Carol Lew, a shareholder at Stradling Yocca Carlson & Rauth who led a group of NABL attorneys on an 11-point list of requests to Congress sent March 22, said Monday that list is being refined as Congress begins work on a fourth round of emergency stimulus legislation.
“NABL is working on a more lengthy submission which zeros in on that list and provides a little more of what I’ll call more technical analysis,” Lew said. “It’s a collaborative effort among a lot of different people in the industry. We’re hopeful we get something in soon.”
The $2 trillion emergency spending bill signed by President Trump on Friday authorized the Federal Reserve to begin purchasing municipal securities on the secondary market within 10 days. It also provides several tranches of financial assistance to state and local governments, the education sector, airports and transit systems.

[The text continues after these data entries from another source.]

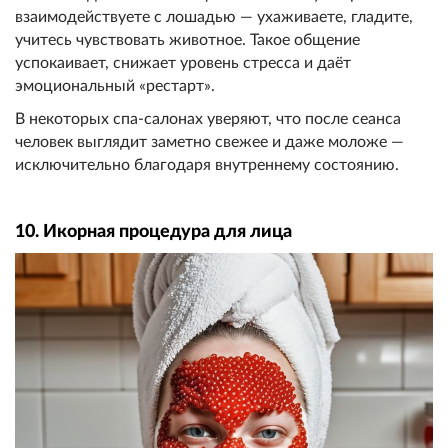
взаимодействуете с лошадью — ухаживаете, гладите,
учитесь чувствовать животное. Такое общение
успокаивает, снижает уровень стресса и даёт
эмоциональный «рестарт».
В некоторых спа-салонах уверяют, что после сеанса
человек выглядит заметно свежее и даже моложе —
исключительно благодаря внутреннему состоянию.
10. Икорная процедура для лица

NABL suggested that the federal government also be allowed to purchase new issues of tax-exempt bonds to allow access to the primary market by state and local government.

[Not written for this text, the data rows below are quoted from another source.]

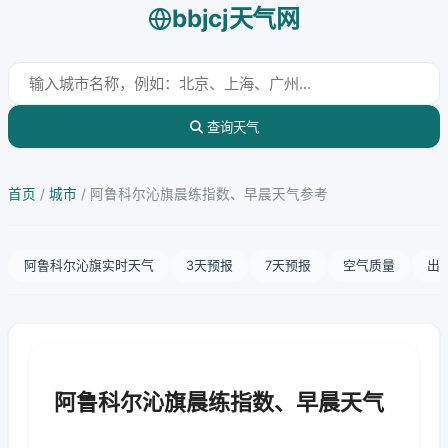
bbjcj天气网
查询天气
首页
/
城市
/
阿鲁科尔沁旗晨练指数、早晨天气参考
阿鲁科尔沁旗实时天气
3天预报
7天预报
空气质量
出
阿鲁科尔沁旗晨练指数、早晨天气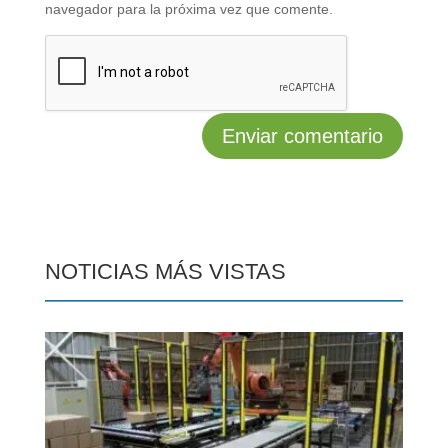
navegador para la próxima vez que comente.
NOTICIAS MÁS VISTAS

Congress could legislatively reinstate advance refunding of outstanding debt to allow more flexibility to issuers and bring back direct-pay Build America Bonds which were part of the 2009 American Recovery and Reinvestment Act, the March 22 letter said.

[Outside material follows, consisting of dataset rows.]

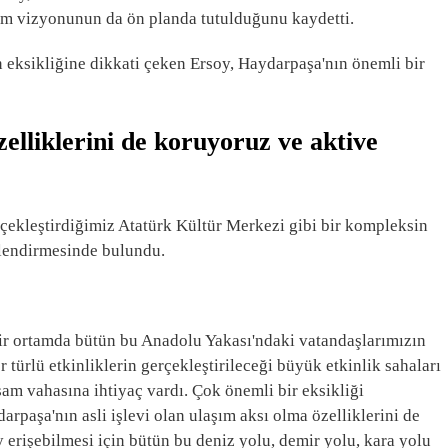
rım vizyonunun da ön planda tutulduğunu kaydetti.
n eksikliğine dikkati çeken Ersoy, Haydarpaşa'nın önemli bir
elliklerini de koruyoruz ve aktive
çekleştirdiğimiz Atatürk Kültür Merkezi gibi bir kompleksin
rlendirmesinde bulundu.
bir ortamda bütün bu Anadolu Yakası'ndaki vatandaşlarımızın
türlü etkinliklerin gerçekleştirileceği büyük etkinlik sahaları
am vahasına ihtiyaç vardı. Çok önemli bir eksikliği
paşa'nın asli işlevi olan ulaşım aksı olma özelliklerini de
 erişebilmesi için bütün bu deniz yolu, demir yolu, kara yolu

The letter also suggested lifting the volume cap for single-family and multifamily housing bonds for 2020 through 2022 because the current emergency is expected to exacerbate the housing shortage.
The letter also has requested regulatory relief in several areas for the municipal bond sector from Treasury and the IRS in light of the coronavirus emergency.
“There are things that could be done for working capital borrowings that could be done completely administratively,” Lew said, speaking for herself.
The NABL letter suggested the Treasury should use the extraordinary working capital exception under Regulation Section 1.148-6(d)(3)(ii)(B) to provide no retesting for deficit financings for at least 10.5 years after issuance to handle unanticipated and difficult to predict cash flows.
In a separate March 25 letter to the Treasury and the IRS, NABL requested two other regulatory relief measures.
“This letter was meant to be emergency relief for technical issues,” said NABL President Richard Moore, a tax partner at Orrick.
One asked for a waiver of the in-person public hearing requirement for issuance of private activity bonds under the 2019 update to the 1982 Tax Equity and Fiscal Responsibility Act (TEFRA).
The waiver request comes at a time when many communities have banned public assemblies in order to mitigate the spread of coronavirus. Many communities, according to NABL, “are prepared to offer public hearings using telephone access, with or without online access.”
The second request asked for reinstatement of a temporary rule promulgated during the 2008 financial crisis that allowed local governments to reacquire their own debt because they have been unable to refund or remarket their bonds and still qualify for later marketing the same debt with continued tax-exempt status.
"If the issuer acquires its own debt, under general tax principles that debt would typically be treated as extinguished, terminated," said Moore.
That means the issuer may be unable to later resell that debt to the public markets as tax-exempt.
Two weeks ago alot of issuers were having problems finding repurchasers of their debt or getting offers only at high interest rates.
Moore said the Treasury and the IRS acknowledged receipt of the March 25 letter, but have not taken any action as yet.